TRY IT
In every row below, change "chart" to "graph" and change nothing else. Write out the rows again without the pictures.

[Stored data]
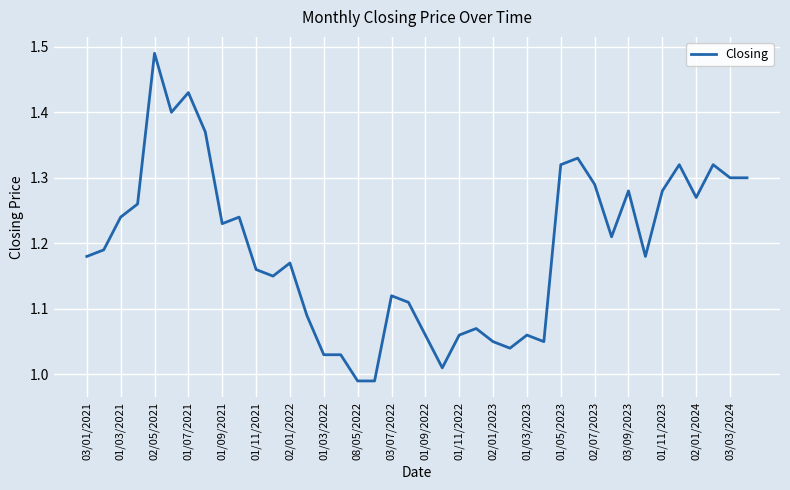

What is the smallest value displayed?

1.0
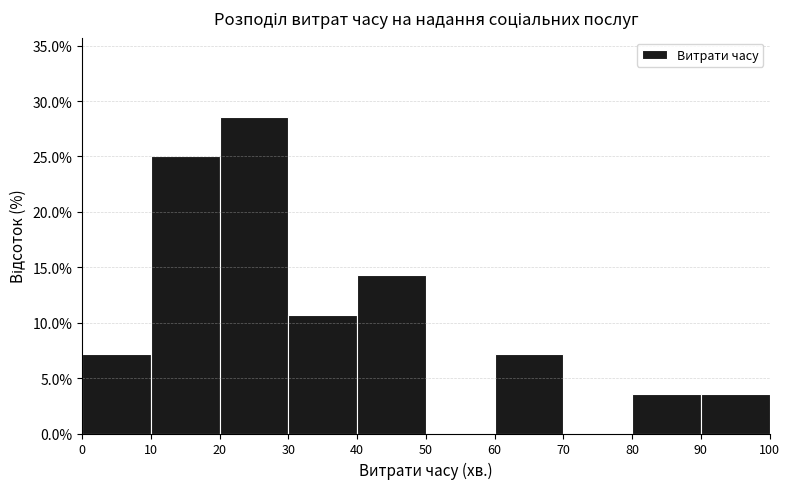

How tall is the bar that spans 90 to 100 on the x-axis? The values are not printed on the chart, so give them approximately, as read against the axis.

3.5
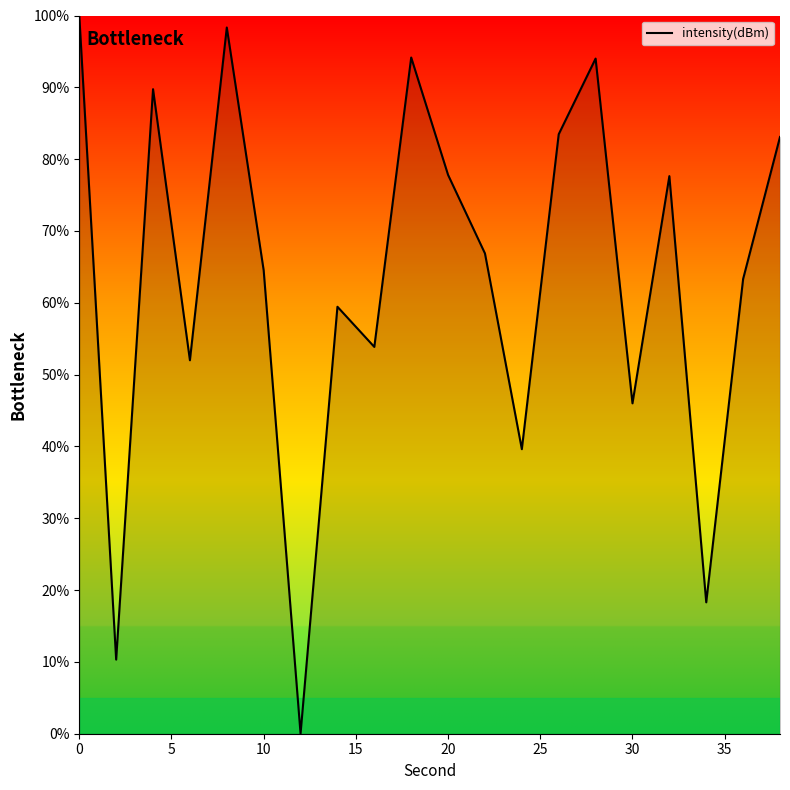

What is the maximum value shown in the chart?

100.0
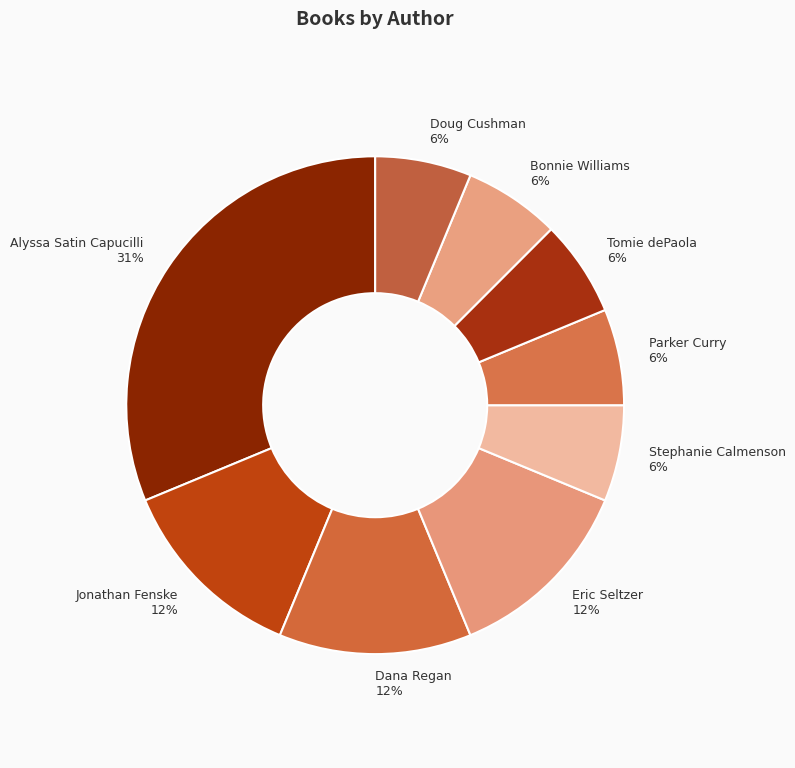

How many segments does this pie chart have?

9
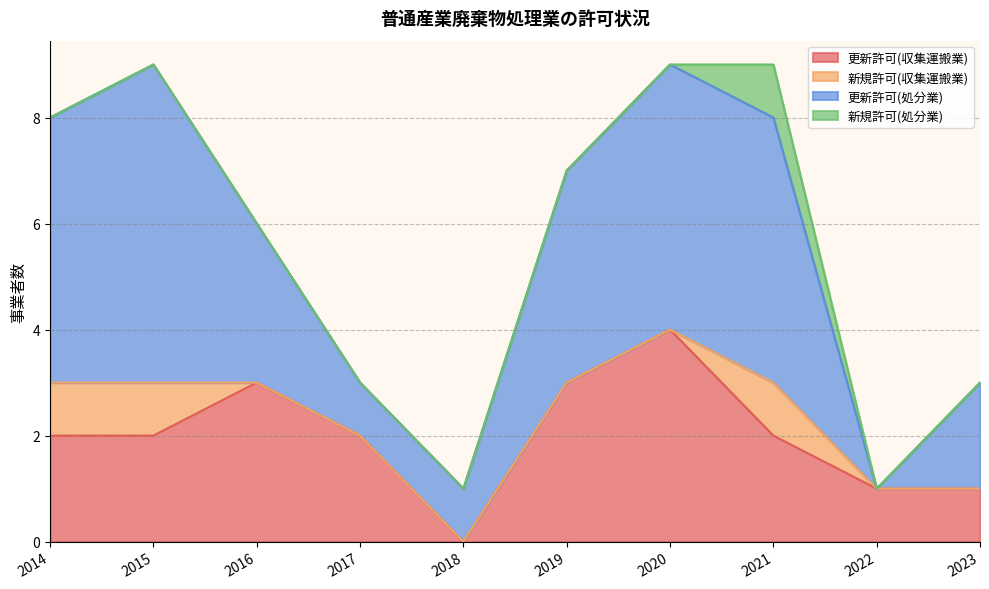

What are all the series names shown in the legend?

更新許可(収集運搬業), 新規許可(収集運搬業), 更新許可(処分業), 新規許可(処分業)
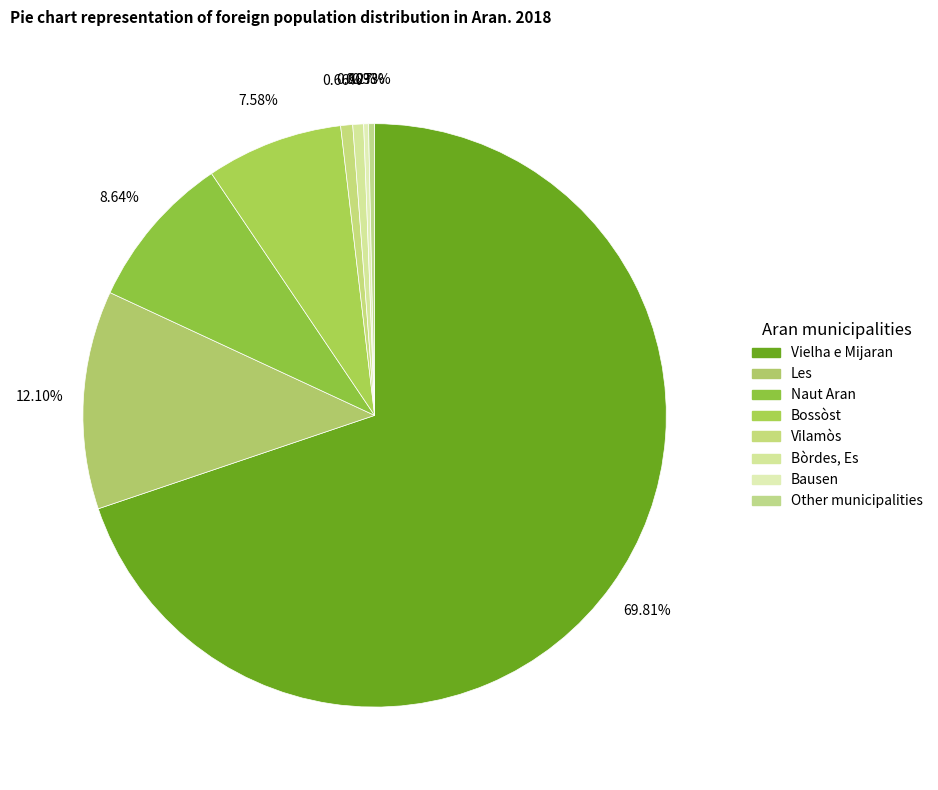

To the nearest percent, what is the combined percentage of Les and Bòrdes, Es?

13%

SOLUTION TO THIS EXERCISE
What is the smallest value displayed?

1.0

How tall is the bar that spans 90 to 100 on the x-axis? The values are not printed on the graph, so give them approximately, as read against the axis.

3.5

What is the maximum value shown in the graph?

100.0

How many segments does this pie graph have?

9

What are all the series names shown in the legend?

更新許可(収集運搬業), 新規許可(収集運搬業), 更新許可(処分業), 新規許可(処分業)

To the nearest percent, what is the combined percentage of Les and Bòrdes, Es?

13%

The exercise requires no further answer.